Within my practice, these narratives are not illustrated directly, but they linger in the materials themselves. Mushrooms, bark, and leaves carry symbolic associations with healing, regeneration, and transformation. The act of gathering, drying, staining, and transforming organic matter echoes gestures that appear in ancient rituals and domestic traditions.
My studio becomes a contemporary space where these gestures are revisited and reimagined.
The Botanical Self
A central idea within my research is what I call the Botanical Self. This concept challenges the idea that humans exist separately from nature. Instead, it suggests that our bodies are fundamentally entangled with plant life.
Plants sustain us through food, oxygen, medicine, and materials. They shape our sensory experiences, our memories, and our cultural traditions.
In my photographic work, I often place the human body within landscapes in ways that jars the boundaries between person and plant matter. We still have to learn how to truly merge and be with nature, or interact with plant materials in ways that emphasise continuity rather than separation.
Craft, Domestic Knowledge, and Art
Working with plant materials also draws attention to the historical divide between craft and fine art. Practices such as dye-making, weaving, herbal medicine, and food preparation have often been classified as domestic craft rather than art. Yet these processes require deep knowledge, patience, and experimentation.
Because they were traditionally associated with women’s labour, they were often excluded from dominant narratives of art history, by the patriarchy.
My practice deliberately moves between these categories, making pigments from plants or staining paper with natural materials, weaving leaves and vines, gathering, combing fibres of nettle or wool to become somthing other, somthing we can interact with and use. This becomes both an artistic experiment and an echo of traditional domestic knowledge. By bringing these processes into contemporary art contexts, I hope to challenge the hierarchies that have historically separated craft from art.
Ephemerality and Ecological Ethics
Working with organic materials also means accepting impermanence. Plant pigments fade, organic structures slowly change, natural materials transform over time, and return to the earth from where they came.
Rather than trying to stabilise these materials indefinitely, I allow them to evolve, this approach reflects an ecological understanding: nothing in nature remains static. Growth, decay, and regeneration are part of every living system.
Giving way to this process and allowing artworks to exist within these cycles, my practice attempts to align art-making with ecological processes rather than resisting them.
Relearning Our Relationship with Plants
Ultimately, my work is about relearning how to live and interact with plants.
Modern life has distanced many of us from direct contact with the earth beneath our feet. Knowledge that once existed within everyday life, identifying edible plants, preparing herbal medicines, making colour, weaving vines, understanding seasonal rhythms, has largely been replaced by industrial systems, and the bombardment of commercial products, blinds and deafens us from what is by our side and beneath our feet, we breath them in and not realise they are sustaining us.
Foraging offers a way to rebuild those connections, slow observation, gathering, and experimentation, plants re-enter my creative process not as passive materials but as collaborators, adn a natural extension to the body, mind and spirit.
The studio, expanded into the landscape, becomes a place where art, ecology, and memory intersect.

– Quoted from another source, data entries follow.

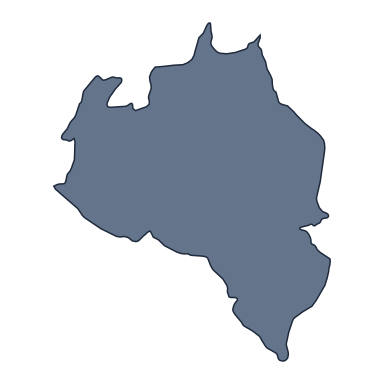 the border of Portuguesa
{"feature_id": "VEN-35", "entity_name": "Portuguesa", "entity_type": "State", "adm_level": 1, "iso_a3": "VEN", "parent_name": "Venezuela", "parent_adm1": "", "projection": "robinson", "projection_center": [-69.276, 8.978], "detail": "fine", "context": "isolated", "style": "filled", "palette": "slate", "viewbox_px": 384, "rotation_deg": 0, "n_neighbors": 0, "source": "natural_earth", "source_scale": "10m", "svg_char_len": 4027}
<svg xmlns="http://www.w3.org/2000/svg" viewBox="0 0 384 384"><path d="M260.1,35.1L260.2,37.7L258.1,43.7L258.1,45.7L258.8,46.9L261.0,49.1L261.5,50.6L262.3,55.1L265.5,61.6L267.0,68.8L270.8,76.0L272.1,79.4L272.4,84.9L273.0,88.4L274.1,90.8L276.0,92.2L278.7,102.0L280.4,103.7L283.4,104.8L287.5,105.9L291.4,109.5L294.1,112.2L296.0,114.5L299.7,118.3L305.3,123.9L311.1,128.3L314.8,130.8L318.2,133.6L320.6,136.1L323.6,140.2L324.5,143.8L324.8,148.5L324.3,152.9L320.2,181.8L317.5,193.4L316.8,196.4L316.5,198.4L316.8,201.0L319.3,207.7L322.3,211.3L323.4,212.0L325.3,212.6L326.9,213.5L327.6,214.0L328.2,214.7L328.5,215.5L328.5,216.4L327.8,217.3L327.2,217.8L323.7,218.4L322.3,218.9L321.7,219.4L321.1,220.2L320.4,222.0L319.8,222.7L319.1,223.2L317.4,224.0L316.6,224.4L315.3,225.5L314.5,225.8L313.7,225.7L313.0,225.2L312.4,224.6L311.8,224.2L311.0,224.2L310.1,224.5L308.6,225.3L301.8,227.0L300.0,227.6L299.7,228.3L299.9,229.0L301.6,229.9L304.2,230.5L305.1,230.8L306.7,231.7L307.6,232.8L308.7,234.3L310.3,237.5L310.8,239.5L311.0,241.2L310.9,242.4L311.3,243.4L312.0,244.1L313.5,244.7L314.8,245.5L316.1,247.3L317.2,249.7L320.0,252.3L330.0,258.9L330.2,261.5L329.8,265.1L328.9,268.4L328.8,269.4L328.6,271.8L327.1,278.2L324.9,285.3L316.2,300.3L312.0,306.2L302.7,311.8L294.1,318.1L293.3,319.3L292.5,320.9L288.7,332.4L286.3,343.7L286.4,345.3L288.2,352.2L288.4,354.5L287.6,358.1L286.4,359.5L285.8,360.0L285.0,360.6L284.1,360.9L283.0,361.0L282.0,360.9L280.0,360.4L279.2,359.8L278.5,359.0L278.0,357.7L277.4,355.3L276.9,354.1L275.8,353.0L267.9,348.5L266.8,347.7L265.7,346.5L261.9,340.5L260.1,337.2L259.2,336.1L252.5,330.9L244.5,326.3L243.7,325.7L242.9,324.8L241.4,322.1L234.9,314.3L233.5,312.0L232.8,310.1L232.9,308.9L233.4,306.8L234.1,304.9L235.0,303.2L235.5,302.4L236.7,301.1L237.2,300.3L237.4,299.4L237.2,298.6L236.3,297.9L234.5,297.5L230.7,297.5L229.7,297.2L228.9,296.6L228.1,294.0L227.5,292.5L227.4,291.3L227.6,289.1L227.6,288.0L227.4,286.9L226.7,285.2L223.3,279.5L222.7,278.8L213.6,270.3L212.4,268.8L210.6,265.5L207.7,258.2L206.7,257.3L205.3,256.6L202.2,256.1L191.2,255.3L189.3,254.6L188.3,253.9L182.8,253.8L180.0,253.2L176.7,252.0L164.5,245.7L158.3,239.7L153.3,237.2L150.8,232.0L149.8,231.1L147.9,232.0L146.9,232.8L145.4,234.4L143.2,236.1L139.4,240.0L138.0,241.0L137.0,241.4L135.7,241.6L132.2,240.8L128.3,237.6L124.4,236.5L120.2,237.0L117.1,236.5L116.1,236.2L100.9,228.7L84.5,217.6L82.3,215.4L78.1,208.9L55.6,189.3L53.8,186.2L56.4,184.9L58.4,184.2L59.4,184.0L63.9,183.8L64.9,183.0L65.7,181.6L66.9,175.9L67.4,174.1L70.1,171.0L71.4,168.2L74.4,159.7L75.0,141.5L74.0,138.5L71.1,140.6L70.2,140.9L69.3,141.1L68.5,140.9L66.9,140.1L66.0,139.8L64.0,139.8L63.1,139.5L62.3,139.1L61.8,138.4L61.5,137.4L61.9,135.9L62.7,134.2L67.0,129.1L70.4,122.2L73.3,118.9L74.1,118.2L75.8,115.0L79.5,103.8L81.2,102.2L82.0,99.6L83.0,93.7L83.5,91.8L84.0,90.7L94.9,77.6L96.5,76.2L97.8,75.8L98.6,76.2L100.0,77.3L101.2,78.5L101.7,79.1L102.5,80.0L103.7,80.1L105.4,79.9L111.0,77.5L112.5,77.0L113.5,77.1L115.3,77.6L116.4,77.9L117.7,78.0L119.5,77.8L120.7,78.1L121.5,78.7L121.7,79.7L121.7,80.7L121.5,81.7L121.1,82.6L115.1,89.3L112.0,93.9L110.9,95.3L109.4,97.7L107.1,103.2L107.0,104.4L107.1,105.5L108.0,106.8L109.4,107.2L110.7,107.3L125.8,106.3L128.3,105.1L129.9,103.9L131.0,103.4L131.9,103.5L132.4,104.2L132.6,105.2L132.7,106.4L133.0,108.6L135.5,110.6L146.3,106.8L149.0,104.5L149.2,103.3L149.3,102.1L149.3,100.8L149.0,99.8L148.7,98.9L148.5,97.5L148.7,95.8L151.0,89.1L151.2,88.1L151.1,85.8L151.0,84.7L150.1,81.7L149.8,79.3L149.5,76.9L151.4,72.0L153.1,69.6L155.2,67.1L160.3,66.7L165.4,66.2L174.0,65.2L182.9,64.7L187.6,62.8L191.9,59.4L194.0,55.5L194.9,51.9L198.9,37.8L203.4,33.1L206.8,25.5L207.9,23.9L209.0,23.0L210.0,23.0L210.5,23.8L211.0,30.9L211.9,35.2L212.1,37.4L211.9,38.4L211.3,40.4L210.9,42.7L210.9,43.9L211.5,45.5L212.7,47.3L215.5,50.5L217.1,51.9L218.5,52.7L220.4,53.3L226.9,53.8L235.3,52.5L245.3,49.2L246.1,48.8L246.8,48.3L247.4,47.5L247.8,46.6L248.0,45.5L248.5,44.4L249.3,43.5L253.7,42.0L254.4,41.5L260.0,35.2L260.1,35.1Z" fill="#64748b" stroke="#1e293b" stroke-width="1.5"/></svg>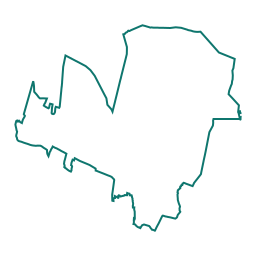 the district of Totolapan, Morelos, Mexico
{"feature_id": "50627088B61974871985528", "entity_name": "Totolapan", "entity_type": "district", "adm_level": 2, "iso_a3": "MEX", "parent_name": "Mexico", "parent_adm1": "Morelos", "projection": "natural_earth1", "projection_center": [-98.929, 18.996], "detail": "fine", "context": "isolated", "style": "outline", "palette": "teal", "viewbox_px": 256, "rotation_deg": 0, "n_neighbors": 0, "source": "geoboundaries", "source_scale": "gbopen_adm2", "svg_char_len": 4990}
<svg xmlns="http://www.w3.org/2000/svg" viewBox="0 0 256 256"><path d="M170.1,28.0L162.9,27.8L162.2,27.8L161.9,27.8L161.5,27.8L160.8,27.8L160.5,27.8L160.4,27.8L160.2,27.8L159.6,27.8L158.0,27.7L155.9,27.7L153.9,27.7L151.3,27.4L150.3,27.6L148.9,27.1L146.8,26.5L145.2,26.0L144.8,25.9L142.4,25.3L141.4,25.8L141.0,25.9L131.2,30.1L129.5,31.0L129.2,31.0L128.8,30.9L128.3,30.7L127.8,31.2L127.4,31.8L127.1,32.0L126.7,32.3L126.2,32.5L125.7,32.7L125.5,32.9L125.0,33.7L124.8,33.9L124.6,34.0L123.7,34.2L123.3,34.3L126.9,47.0L126.9,50.0L126.8,54.1L125.7,58.6L121.2,76.5L120.8,78.3L120.3,80.0L116.8,94.4L116.3,96.4L115.4,100.0L115.1,101.3L112.5,111.7L111.4,109.3L107.4,104.8L106.4,98.3L104.1,94.0L94.7,75.8L90.4,70.1L85.7,66.1L65.5,55.5L63.2,66.8L62.1,81.9L62.1,82.7L61.9,84.7L61.7,86.9L61.6,87.0L61.6,87.3L61.5,88.2L61.2,91.5L61.0,93.4L60.5,98.8L59.7,106.8L59.2,107.8L55.8,106.8L55.3,108.3L55.0,112.0L54.2,113.7L53.2,114.1L52.1,113.8L51.6,113.0L51.8,111.2L51.9,109.1L52.0,108.0L52.6,104.4L51.7,104.1L50.1,103.7L49.9,104.2L49.5,105.7L49.1,107.7L48.4,108.3L45.9,107.0L43.8,105.6L44.4,104.1L45.3,102.7L45.5,102.1L46.9,98.5L43.1,98.3L42.1,98.3L40.9,98.4L39.8,98.3L38.5,97.0L37.9,96.1L37.4,95.5L36.7,94.6L34.2,91.8L34.0,86.1L33.6,83.0L33.2,81.2L23.8,114.2L24.9,115.9L24.3,117.2L23.3,118.8L22.8,119.9L22.4,121.2L21.9,123.0L21.6,122.8L21.0,122.6L20.3,122.2L19.0,120.7L18.0,121.6L17.1,120.5L16.2,121.1L15.4,124.5L15.7,126.2L16.2,128.3L16.6,130.4L17.1,131.6L16.8,133.1L16.4,134.5L16.2,135.8L16.3,136.6L16.5,136.9L16.9,137.7L17.1,139.1L17.6,140.1L18.1,140.6L18.5,140.9L18.9,141.1L21.5,141.8L23.8,142.7L25.1,143.1L25.3,143.2L27.0,143.7L28.5,144.2L30.3,144.9L31.9,145.3L33.1,145.5L35.8,145.8L37.9,145.6L38.0,145.7L40.3,145.7L41.5,146.2L43.3,147.5L43.5,147.7L44.7,148.4L45.6,149.0L46.1,149.3L47.0,150.0L47.1,152.1L47.3,153.6L47.6,154.5L48.5,156.2L48.6,155.9L48.8,155.2L49.2,154.2L49.6,152.4L50.5,150.9L51.1,149.4L52.2,147.7L52.7,146.5L55.1,147.8L56.7,148.4L58.3,149.3L59.7,150.0L60.6,150.6L61.5,151.1L63.5,152.1L64.8,152.8L66.4,153.7L65.7,156.4L65.2,158.4L64.8,159.9L64.4,161.2L64.2,162.6L64.0,163.9L64.3,164.5L64.6,165.4L64.3,167.1L65.2,167.5L65.2,168.0L66.4,168.7L66.8,169.1L67.8,169.9L69.3,170.9L70.9,171.6L71.5,170.4L71.5,169.5L71.6,168.5L71.9,167.4L72.1,166.7L71.8,165.7L71.1,165.2L71.5,162.8L71.8,161.9L72.0,161.4L72.6,159.7L74.0,160.4L74.7,158.2L76.5,159.1L80.0,161.0L87.5,164.1L89.6,165.0L95.6,168.6L95.7,170.5L95.8,170.5L98.4,171.6L103.8,173.7L108.5,175.6L109.7,176.0L111.6,176.9L114.1,179.5L114.2,180.2L112.6,191.8L112.2,194.5L112.2,195.2L112.2,195.9L112.2,196.2L112.3,200.7L112.9,200.9L113.5,201.0L113.4,198.2L115.0,198.0L114.9,196.1L117.1,197.2L117.2,197.3L118.1,197.9L118.5,197.6L118.3,197.1L118.2,195.9L118.8,195.3L119.7,195.6L120.2,196.2L120.6,196.5L123.1,195.8L123.8,195.8L124.1,195.6L124.5,195.1L124.9,195.0L125.7,195.2L127.0,195.2L126.8,194.6L127.0,194.0L127.2,193.0L127.8,193.3L127.8,193.8L128.8,193.5L129.5,193.7L129.8,195.0L129.9,195.3L131.1,195.2L131.7,195.4L131.7,196.4L132.0,196.7L132.0,197.1L132.1,197.7L132.5,198.3L132.5,199.9L132.8,200.6L132.7,201.3L132.8,202.0L133.1,203.2L133.1,203.7L133.0,205.3L132.8,205.8L132.9,207.4L133.3,207.3L134.3,207.4L134.2,208.2L134.2,209.6L134.7,211.6L134.8,218.6L134.5,219.7L134.3,219.8L134.2,219.7L134.2,219.1L133.9,218.8L133.8,220.4L133.9,221.7L133.9,222.3L133.7,223.5L133.5,224.0L135.2,224.5L136.3,225.9L137.7,227.0L140.1,228.0L140.2,227.4L140.7,227.5L141.0,226.9L142.2,225.2L144.0,224.5L149.1,226.0L149.9,226.8L150.1,227.2L150.9,228.4L151.8,229.3L152.1,229.8L152.7,229.8L153.9,230.2L154.9,230.7L155.0,230.6L156.4,227.6L157.6,225.3L158.6,223.5L162.2,216.1L162.7,215.8L162.9,215.6L165.3,216.4L166.4,216.6L167.0,216.7L167.3,216.8L167.6,216.9L169.9,217.3L170.8,217.5L173.1,218.1L175.3,218.6L176.0,218.2L176.8,217.5L177.1,217.1L177.1,216.9L177.8,214.9L178.1,214.5L179.0,213.4L180.1,212.1L180.3,211.8L179.6,210.5L179.6,209.7L179.5,208.4L180.0,206.7L179.6,205.3L179.0,203.9L178.6,202.7L177.8,199.9L177.8,198.7L177.6,196.3L177.5,194.4L178.0,193.1L177.5,192.4L177.8,190.5L178.0,190.5L178.1,190.1L178.5,189.6L178.8,189.5L180.0,188.2L180.1,188.3L180.3,188.1L180.2,187.8L180.1,187.7L180.1,187.2L180.3,186.5L180.6,186.3L181.0,186.3L181.1,186.2L181.4,185.1L181.7,185.0L182.3,185.0L182.4,184.5L182.7,184.0L182.6,183.6L183.1,183.4L183.6,182.8L184.5,183.0L185.5,183.5L189.1,184.8L190.6,185.4L192.6,186.1L193.1,185.1L193.4,184.5L194.1,182.9L199.3,176.3L200.9,174.2L201.1,173.3L201.2,172.6L203.6,161.0L203.7,160.4L204.9,155.0L205.8,150.6L206.1,149.0L209.4,132.1L212.9,125.6L213.2,122.9L213.1,120.6L213.5,119.0L239.9,119.0L240.3,119.5L240.5,119.4L240.6,117.1L239.6,117.4L238.6,113.2L240.5,113.1L240.5,112.9L240.3,112.7L239.9,111.2L239.1,111.4L238.2,111.5L238.9,105.3L232.4,98.2L228.6,94.2L229.2,90.7L231.0,85.7L231.8,83.9L232.1,81.2L232.6,79.4L232.8,75.3L232.4,70.6L233.4,68.2L234.7,58.9L218.9,52.5L200.5,31.7L197.5,31.9L196.0,31.8L194.3,31.6L192.9,31.3L191.2,30.7L188.2,30.1L187.3,29.7L181.1,27.8L175.7,27.3L170.1,28.0Z" fill="none" stroke="#0f766e" stroke-width="2"/></svg>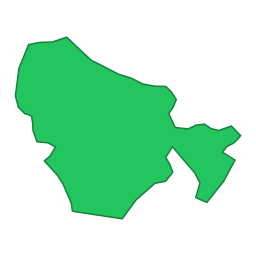 map outline of Nisporeni (Robinson projection)
{"feature_id": "MDA-1642", "entity_name": "Nisporeni", "entity_type": "District", "adm_level": 1, "iso_a3": "MDA", "parent_name": "Moldova", "parent_adm1": "", "projection": "robinson", "projection_center": [28.24, 47.078], "detail": "fine", "context": "isolated", "style": "filled", "palette": "green", "viewbox_px": 256, "rotation_deg": 0, "n_neighbors": 0, "source": "natural_earth", "source_scale": "10m", "svg_char_len": 802}
<svg xmlns="http://www.w3.org/2000/svg" viewBox="0 0 256 256"><path d="M72.4,211.0L71.3,203.2L63.0,184.0L57.3,175.1L44.3,160.9L50.0,156.1L55.5,147.0L48.0,142.9L37.0,141.7L33.0,130.5L32.7,123.3L31.5,116.3L28.2,114.5L24.9,113.8L18.4,107.3L15.4,95.8L18.9,68.4L28.6,44.6L40.0,42.4L52.3,42.0L66.7,37.2L91.0,60.1L119.0,74.4L130.9,78.0L142.4,83.9L154.1,86.1L165.8,86.5L171.2,91.7L176.3,99.5L173.2,107.1L168.8,113.6L175.2,127.5L188.1,128.9L196.1,125.1L204.5,124.1L211.1,128.6L218.8,130.5L231.3,126.0L240.6,135.6L237.3,139.7L233.2,143.3L226.9,146.5L222.5,152.2L235.0,160.1L223.4,181.7L206.8,202.4L195.8,197.6L200.0,182.9L194.5,172.6L172.4,146.8L165.7,157.4L169.9,164.5L172.8,172.3L165.5,181.3L155.0,183.3L136.1,199.9L122.2,218.8L76.2,211.9L72.4,211.0Z" fill="#22c55e" stroke="#15803d" stroke-width="1.5"/></svg>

In this sense, my practice is not only about making objects. It is about cultivating different ways of paying attention to the world.
To forage is to notice, and in noticing, we begin to remember that creativity has always been part of the same ecological systems that sustain life.
Currently my work is still very much process lead, learning how to handle and work with plants is a thoughtful, and respectful its reciprocity, between plant and person.